Im August 1944 wurde Teresa nach Auschwitz-Birkenau deportiert, wo sie als arbeitsfähig eingestuft und nach Hamburg in das KZ-Außenlager Neuengamme gebracht wurde. Dort musste sie Trümmer räumen und später in Sasel Zwangsarbeit beim Bau von Behelfsunterkünften leisten. Dort berichtete sie: „Wir baten, die Bomben sollten auf uns herunterfallen. Wir wollten nicht mehr leben. Das war kein Leben. Das war doch ein unmenschliches Leben.“ Sie mussten jeden Tag so lange arbeiten, bis sie nicht mehr konnten. Essen und Trinken waren Mangelware und das führte dazu, dass Teresa nur noch 26 kg wog:  „Wenn man uns durch die Straßen geführt hat, haben uns die Leute angeschaut und gefragt: ‚Wer ist das was sind das für Frauen?‘ Die SS-Leute haben dann gesagt, das sind politische Verbrecher.“ (Teresa Stiland 1986)

Nach der Räumung des Lagers im April 1945 wurde sie ins KZ Bergen-Belsen deportiert, wo sie kurz vor Kriegsende von britischen Soldaten befreit wurde.
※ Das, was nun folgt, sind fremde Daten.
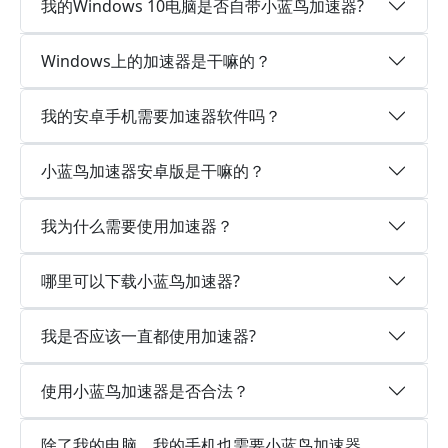
我的Windows 10电脑是否自带小蓝鸟加速器?
Windows上的加速器是干嘛的？
我的安卓手机需要加速器软件吗？
小蓝鸟加速器安卓版是干嘛的？
我为什么需要使用加速器？
哪里可以下载小蓝鸟加速器?
我是否应该一直都使用加速器?
使用小蓝鸟加速器是否合法？
除了我的电脑，我的手机也需要小蓝鸟加速器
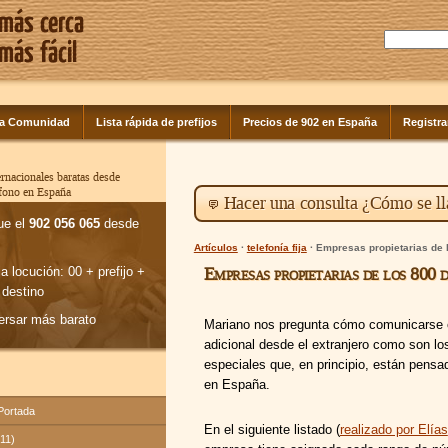
la Comunidad
Lista rápida de prefijos
Precios de 902 en España
Registra
rnacionales baratas desde
éfono en España
Hacer una consulta ¿Cómo se ll
ue el
902 056 065
desde
Artículos
·
telefonía fija
· Empresas propietarias de l
Empresas propietarias de los 800 d
la locución: 00 + prefijo +
 destino
ersar más barato
Mariano nos pregunta cómo comunicarse co
adicional desde el extranjero como son l
especiales que, en principio, están pensa
en España.
 Portada
En el siguiente listado (
realizado por Elías
(11)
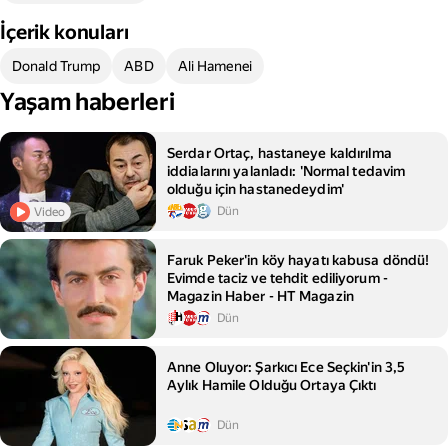
İçerik konuları
Donald Trump
ABD
Ali Hamenei
Yaşam haberleri
Serdar Ortaç, hastaneye kaldırılma
iddialarını yalanladı: 'Normal tedavim
olduğu için hastanedeydim'
Dün
Video
Faruk Peker'in köy hayatı kabusa döndü!
Evimde taciz ve tehdit ediliyorum -
Magazin Haber - HT Magazin
Dün
Anne Oluyor: Şarkıcı Ece Seçkin'in 3,5
Aylık Hamile Olduğu Ortaya Çıktı
Dün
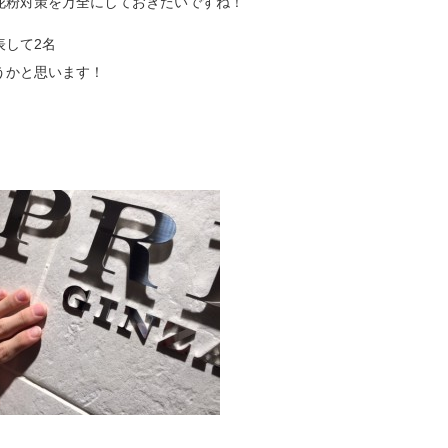
花粉対策を万全にしておきたいですね！
ミスダイヤモンド&バースストー
表して2名
イダルアイテム
うかと思います！
ポーズサポート
ップ
一覧
店予約について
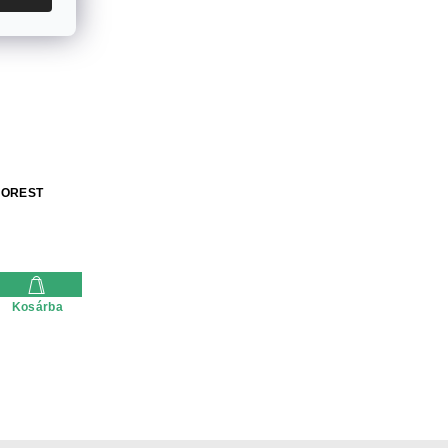
FOREST
Kosárba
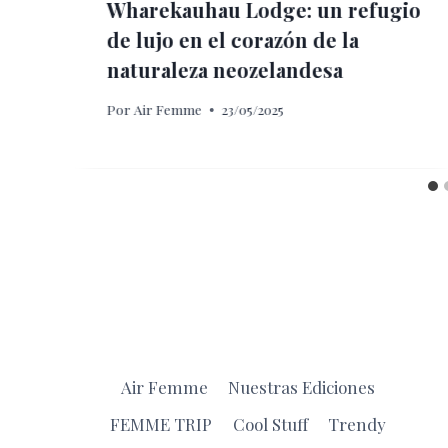
Wharekauhau Lodge: un refugio
de lujo en el corazón de la
naturaleza neozelandesa
Por
Air Femme
23/05/2025
Air Femme
Nuestras Ediciones
FEMME TRIP
Cool Stuff
Trendy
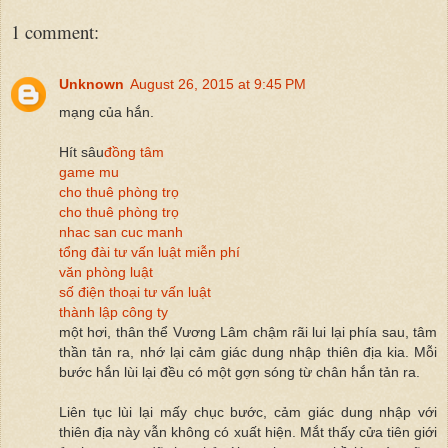
1 comment:
Unknown
August 26, 2015 at 9:45 PM
mạng của hắn.
Hít sâu
đồng tâm
game mu
cho thuê phòng trọ
cho thuê phòng trọ
nhac san cuc manh
tổng đài tư vấn luật miễn phí
văn phòng luật
số điện thoại tư vấn luật
thành lập công ty
một hơi, thân thể Vương Lâm chậm rãi lui lại phía sau, tâm
thần tản ra, nhớ lại cảm giác dung nhập thiên địa kia. Mỗi
bước hắn lùi lại đều có một gợn sóng từ chân hắn tản ra.
Liên tục lùi lại mấy chục bước, cảm giác dung nhập với
thiên địa này vẫn không có xuất hiện. Mắt thấy cửa tiên giới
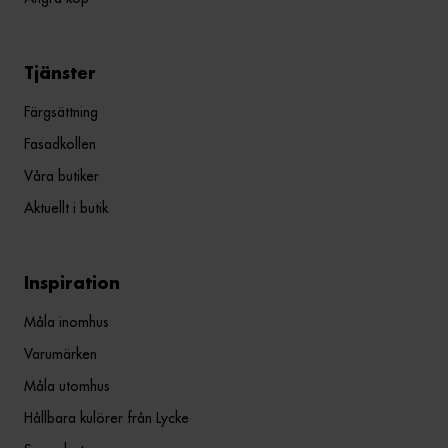
Tjänster
Färgsättning
Fasadkollen
Våra butiker
Aktuellt i butik
Inspiration
Måla inomhus
Varumärken
Måla utomhus
Hållbara kulörer från Lycke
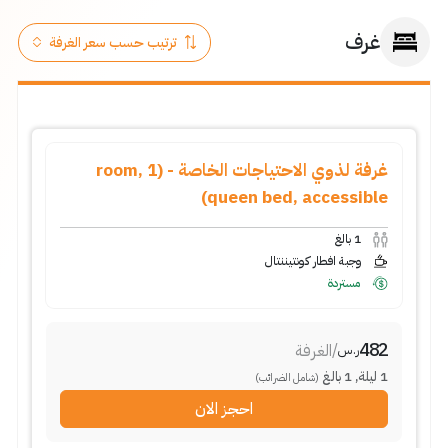
غرف
غرفة لذوي الاحتياجات الخاصة - (room, 1
queen bed, accessible)
1
بالغ
وجبة افطار كونتيننتال
مستردة
482
/
الغرفة
ر.س
1
ليلة
,
1
بالغ
(شامل الضرائب)
احجز الان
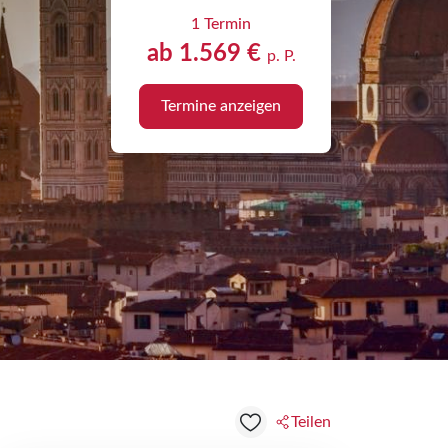
1 Termin
ab 1.569 €
p. P.
Termine anzeigen
Teilen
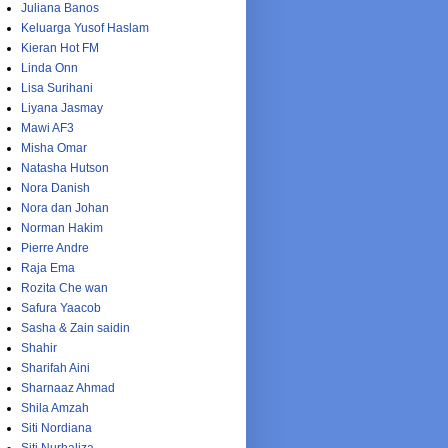
Juliana Banos
Keluarga Yusof Haslam
Kieran Hot FM
Linda Onn
Lisa Surihani
Liyana Jasmay
Mawi AF3
Misha Omar
Natasha Hutson
Nora Danish
Nora dan Johan
Norman Hakim
Pierre Andre
Raja Ema
Rozita Che wan
Safura Yaacob
Sasha & Zain saidin
Shahir
Sharifah Aini
Sharnaaz Ahmad
Shila Amzah
Siti Nordiana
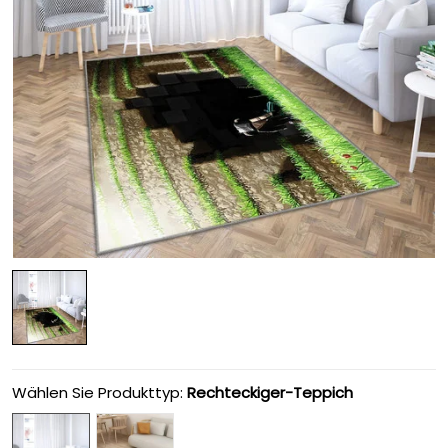
Wählen Sie Produkttyp:
Rechteckiger-Teppich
Nach dem Krieg kehrte Teresa nach Polen zurück, konnte jedoch keine Überlebenden ihrer Familie finden. Sie absolvierte eine Ausbildung zur Krankenschwester und änderte aufgrund des Antisemitismus ihren Vornamen von Matla zu Teresa. 1957 emigrierte sie nach Paris, wo sie einen Onkel wiederfand, heiratete und eine Tochter bekam.  Trotz ihrer traumatischen Erlebnisse, darunter Zwangsarbeit, Luftangriffe und schwerste Entbehrungen, fand sie in kleinen Gemeinschaften mit anderen Frauen Halt. 2001 besuchte sie Hamburg und die Gedenkstätte Plattenhaus Poppenbüttel, um an ihre Vergangenheit zu erinnern.